Sejarah Munculnya Tradisi Bagi Kondom Gratis ke Atlet Olimpiade
Reporter
Binti Nikmatur
Editor
Nurlayla Ratri
08 - Aug - 2024, 09:49
JATIMTIMES - Olimpiade Musim Panas 2024 di Paris dilaporkan memiliki persediaan kondom gratis yang cukup, sekitar 300.000. Tradisi pembagian kondom gratis di Olimpiade ini sudah berlangsung lama. Namun sebelumnya ada perubahan besar selama pandemi COVID-19 di Olimpiade Tokyo 2020 dan Beijing 2022.
Saat itu, protokol ketat seperti tes swab dan jaga jarak sosial menggantikan keakraban fisik. Bahkan para atlet harus meninggalkan Desa Olimpiade dalam waktu 48 jam setelah menyelesaikan pertandingan mereka.
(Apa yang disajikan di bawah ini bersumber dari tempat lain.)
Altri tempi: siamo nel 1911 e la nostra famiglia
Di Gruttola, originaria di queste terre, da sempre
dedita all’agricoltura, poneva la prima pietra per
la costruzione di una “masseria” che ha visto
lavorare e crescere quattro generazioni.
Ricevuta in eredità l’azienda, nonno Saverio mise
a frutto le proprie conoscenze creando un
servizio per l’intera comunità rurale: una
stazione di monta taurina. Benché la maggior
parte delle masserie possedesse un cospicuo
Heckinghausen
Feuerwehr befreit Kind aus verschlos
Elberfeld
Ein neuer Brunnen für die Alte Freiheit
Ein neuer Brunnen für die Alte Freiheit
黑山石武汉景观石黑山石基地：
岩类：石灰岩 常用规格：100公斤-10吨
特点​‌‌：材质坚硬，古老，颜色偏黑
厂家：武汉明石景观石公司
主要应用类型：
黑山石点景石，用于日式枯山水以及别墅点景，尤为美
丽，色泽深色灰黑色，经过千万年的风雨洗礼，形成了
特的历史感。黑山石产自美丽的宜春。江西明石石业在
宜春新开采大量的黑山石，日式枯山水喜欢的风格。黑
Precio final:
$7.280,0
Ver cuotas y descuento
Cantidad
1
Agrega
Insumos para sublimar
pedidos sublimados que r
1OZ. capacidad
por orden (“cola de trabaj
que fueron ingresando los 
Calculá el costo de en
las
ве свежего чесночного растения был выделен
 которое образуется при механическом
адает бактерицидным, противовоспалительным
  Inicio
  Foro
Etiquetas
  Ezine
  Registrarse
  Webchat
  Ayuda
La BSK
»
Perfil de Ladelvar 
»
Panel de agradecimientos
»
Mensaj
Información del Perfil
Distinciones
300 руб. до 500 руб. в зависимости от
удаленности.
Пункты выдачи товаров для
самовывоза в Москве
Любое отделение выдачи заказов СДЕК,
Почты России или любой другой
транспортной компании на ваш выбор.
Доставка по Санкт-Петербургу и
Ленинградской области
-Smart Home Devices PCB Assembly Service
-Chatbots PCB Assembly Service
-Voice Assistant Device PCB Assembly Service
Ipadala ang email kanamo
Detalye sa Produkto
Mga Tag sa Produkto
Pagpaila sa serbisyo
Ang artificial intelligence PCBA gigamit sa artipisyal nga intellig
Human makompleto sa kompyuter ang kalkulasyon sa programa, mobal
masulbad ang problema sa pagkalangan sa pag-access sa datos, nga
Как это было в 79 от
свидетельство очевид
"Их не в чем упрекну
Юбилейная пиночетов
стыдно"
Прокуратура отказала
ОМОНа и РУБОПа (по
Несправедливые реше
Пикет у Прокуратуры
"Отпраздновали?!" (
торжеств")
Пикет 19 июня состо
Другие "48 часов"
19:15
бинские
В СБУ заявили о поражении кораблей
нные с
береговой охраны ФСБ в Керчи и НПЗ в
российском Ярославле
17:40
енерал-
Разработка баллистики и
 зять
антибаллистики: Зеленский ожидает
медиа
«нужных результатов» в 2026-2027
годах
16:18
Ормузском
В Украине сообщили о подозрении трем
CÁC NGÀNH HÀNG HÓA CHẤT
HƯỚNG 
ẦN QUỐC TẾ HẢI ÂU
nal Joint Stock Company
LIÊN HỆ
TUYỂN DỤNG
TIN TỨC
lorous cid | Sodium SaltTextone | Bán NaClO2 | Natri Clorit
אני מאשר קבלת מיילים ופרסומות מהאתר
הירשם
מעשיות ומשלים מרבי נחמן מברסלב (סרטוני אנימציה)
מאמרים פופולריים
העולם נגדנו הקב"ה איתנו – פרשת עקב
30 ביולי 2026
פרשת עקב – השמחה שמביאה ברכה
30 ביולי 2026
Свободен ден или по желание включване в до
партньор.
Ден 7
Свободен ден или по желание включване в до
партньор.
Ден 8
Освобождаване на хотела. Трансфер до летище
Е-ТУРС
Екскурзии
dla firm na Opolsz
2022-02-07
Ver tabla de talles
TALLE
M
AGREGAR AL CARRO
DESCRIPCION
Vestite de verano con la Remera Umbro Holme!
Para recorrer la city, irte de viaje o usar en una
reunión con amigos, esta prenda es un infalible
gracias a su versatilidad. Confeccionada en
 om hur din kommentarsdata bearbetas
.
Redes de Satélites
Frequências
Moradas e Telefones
Baca Juga : Arema FC Tunaikan Janji, Santunan untuk Keluarga Korban Kanjuruhan Segera Disalurkan
"Sangat penting bahwa keakraban di sini merupakan sesuatu yang besar," kata Direktur Desa Olimpiade Paris 2024 Laurent Michaud, dilansir Sky News, Kamis (8/8/2024).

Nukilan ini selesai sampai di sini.